The surge in the number of coronavirus cases in Idaho has doctors speaking up about the strain they and their colleagues are experiencing.
At the governor’s news conference on Monday, Dr. Andy Wilper brought some ominous news from his hospital, the Boise V-A.
“Presently, there is an outbreak of the disease at the Idaho State Veterans’ Home and record numbers of patients admitted to our acute care hospital that are threatening our ability to maintain hospital operations," Wilper said. "This outbreak has become so pronounced that we’re working with our regional and national partners to identify health care workers to travel to Boise to help care for our patients.”

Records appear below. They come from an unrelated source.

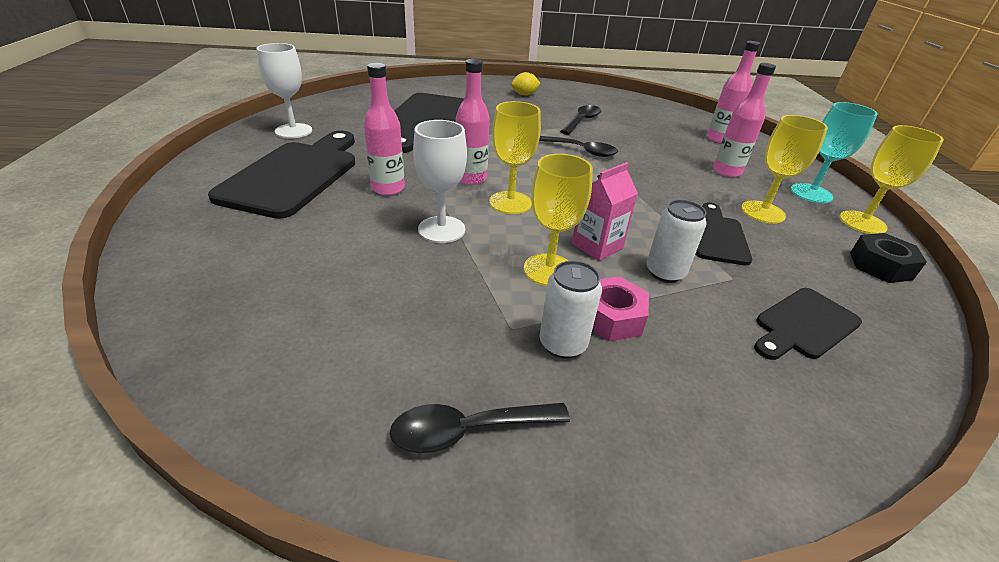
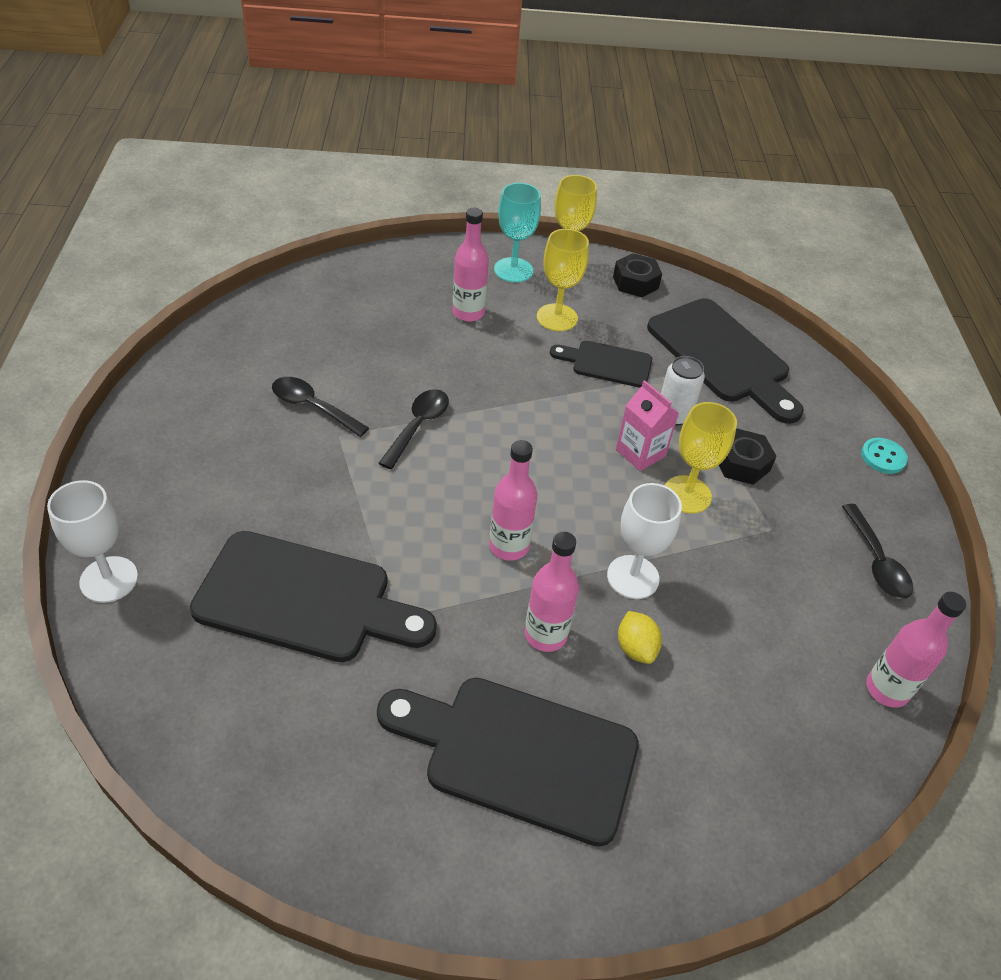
camera: 90 degrees left, 10 degrees up
white goblet [257,43,312,138] -> white goblet moved to [47,480,138,603]
yellow goblet [489,101,541,214] -> none
yellow lemon [511,72,540,95] -> yellow lemon moved to [618,611,662,664]
white can [540,261,602,358] -> none
pink nut [592,276,649,341] -> black nut [719,429,777,485]
pink bottle [707,41,761,143] -> pink bottle moved to [866,592,966,708]
black cutting board [754,288,862,360] -> black cutting board [647,298,804,424], size x1.82
none -> turquoise button [861,438,908,474]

Dr. Josh Kern had a similar story from his home community, Jerome.
“The burden, the recent surge of patients we’re seeing really may not be possible to keep up with," he said.
Kern is a family doctor in the St. Luke’s Health System in southern Idaho’s Magic Valley. He says health care workers are worn out after seven months of working with coronavirus patients.
“Ask one of them how things are going in the hospital at St. Luke’s Magic Valley and you’ll hear that we’re reaching a critical tipping point," he said. "Nurses are having to work extra shifts. The acuity, or the sickness level, of the Covid patients is very high, almost as if an ICU patient, but we don’t have room in the ICU, so they’re on the regular medical floor and it’s very burdensome. People are getting very tired and it only seems to be getting worse.”
Kern says the number of patients in his hospital hit a new high over the weekend. He says it’s the same for other hospitals in southern and eastern Idaho. In Coeur d’Alene, Kootenai Health last week reported a similar story, very nearly full of patients. On Monday, it reported caring for 35 Covid patients.
Kern hopes the situation doesn’t get as dire as it appears to be in other Western cities.
“Salt Lake City today [Monday] announcing that they’re potentially having to ration ICU care for patients, meaning health care providers now have to decide who lives and dies," Kern said.
He says some Idaho hospitals may soon have to make similar decisions.
Kern and Wilper say people who doubt the coronavirus is a serious disease are wrong. And they urged people to take the necessary steps to keep the disease from being spread.